Conceptual animation of the bump hole strategy
# 5 (Summer, 2012): 3D Animation of bump-hole concept
This animation was conceived by a graduate student in a chemistry lab at Memorial Sloan Kettering Cancer Center. The goal of this animation is to introduce the research problem and conceptually demonstrate the solution. This animation is not a result and is exclusively designed for communication of a concept.
The end goal of this lab is to track the substrate of a specific enzymatic reaction. The general strategy is to add an alkyne chain to a co-factor, which then binds to the enzyme and transfers the alkyne chain to the substrate. The problem is that the co-factor with the alkyne chain is no longer able to bind to the enzyme because the alkyne chain does not fit into the active site. The solution that we are attempting to conceptually communicate is the introduction of a mutation to one residue near the active site of the enzyme that does not alter function but makes room for the co-factor plus alkyne chain. The mutated enzyme then catalyzes the reaction, the alkyne chain is transferred to the substrate and the end goal of tracking the substrate is now possible.

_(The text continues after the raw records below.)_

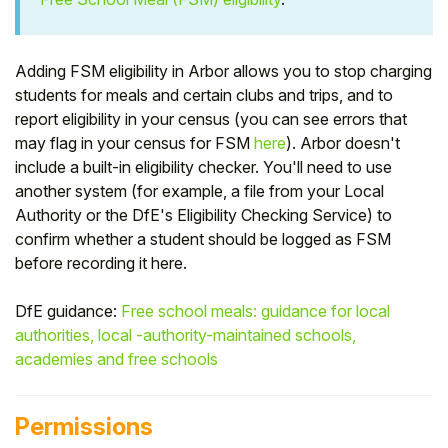
Student
Adding FSM eligibility in Arbor allows you to stop charging
Staff Member
students for meals and certain clubs and trips, and to
report eligibility in your census (you can see errors that
Partner
may flag in your census for FSM
here
). Arbor doesn't
include a built-in eligibility checker. You'll need to use
another system (for example, a file from your Local
Authority or the DfE's Eligibility Checking Service) to
confirm whether a student should be logged as FSM
before recording it here.
DfE guidance:
Free school meals: guidance for local
authorities, local -authority-maintained schools,
academies and free schools
Permissions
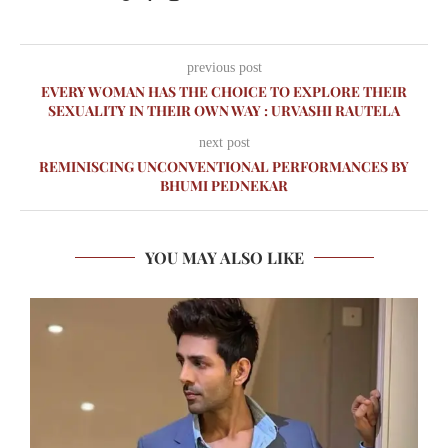
previous post
EVERY WOMAN HAS THE CHOICE TO EXPLORE THEIR
SEXUALITY IN THEIR OWN WAY : URVASHI RAUTELA
next post
REMINISCING UNCONVENTIONAL PERFORMANCES BY
BHUMI PEDNEKAR
YOU MAY ALSO LIKE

The client requested some aesthetic appeal to keep the attention of a general scientific audience. He also requested using scientifically accurate representations where appropriate, and to avoid misleading representations of scientific accuracy when illustrating points.
Aesthetic features:
reflections: the scene includes a reflective ground surface
background and lighting: the scene does not occur in empty space.
background and lighting: the scene does not occur in empty space.

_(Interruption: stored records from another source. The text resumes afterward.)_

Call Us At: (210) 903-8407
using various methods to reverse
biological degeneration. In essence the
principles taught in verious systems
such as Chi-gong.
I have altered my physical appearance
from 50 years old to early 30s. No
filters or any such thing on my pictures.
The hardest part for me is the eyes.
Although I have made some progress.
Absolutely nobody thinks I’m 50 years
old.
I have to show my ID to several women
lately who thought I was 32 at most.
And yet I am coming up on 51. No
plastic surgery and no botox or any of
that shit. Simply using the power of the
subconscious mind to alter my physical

panning cameras: moving around in the scene gives the viewer a sense of spatial exploration and dynamics
transparency: some objects in the scene are hidden with transparency to draw the viewer's attention to other objects; other times, transparency produces a window for the viewer to see things that would otherwise be hidden.

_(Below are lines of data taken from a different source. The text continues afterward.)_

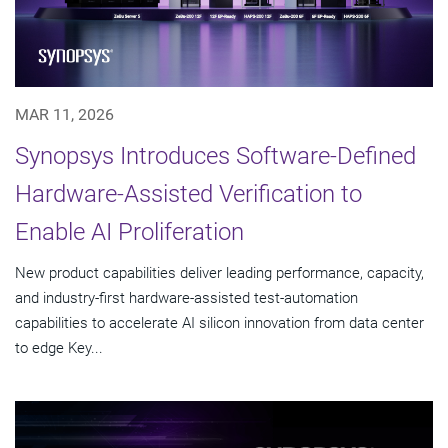
MAR 11, 2026
Synopsys Introduces Software-Defined
Hardware-Assisted Verification to
Enable AI Proliferation
New product capabilities deliver leading performance, capacity,
and industry-first hardware-assisted test-automation
capabilities to accelerate AI silicon innovation from data center
to edge Key...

glow effect: the alkyne chain glows to connect it to its function as a tag; the enzyme glows to represent a reaction.
the big bang: the complex disassembles and the tagged substrate flies into the camera to give the viewer a sense of action.
Scientific considerations:
molecular structure: all three molecules are accurate representations from real pdb data files; the co-factor plus alkyne chain were manually constructed based on known coordinates for all atoms.
binding properties: the binding representation is entirely conceptual and does not reflect any measured kinetics or conformational changes; we utilize the idea of mutually exclusive space occupancy to conceptually indicate that the alkyne chain does not fit into the active site of the enzyme, although it is not scientifically accurate; no energy considerations were taken into account.
mutation: the exact tyrosine to glycine mutation is not depicted here; rather we exaggerate the change in size of the binding pocket to make it clear that the mutation changes the structure of the enzyme to accommodate the co-factor and alkyne chain.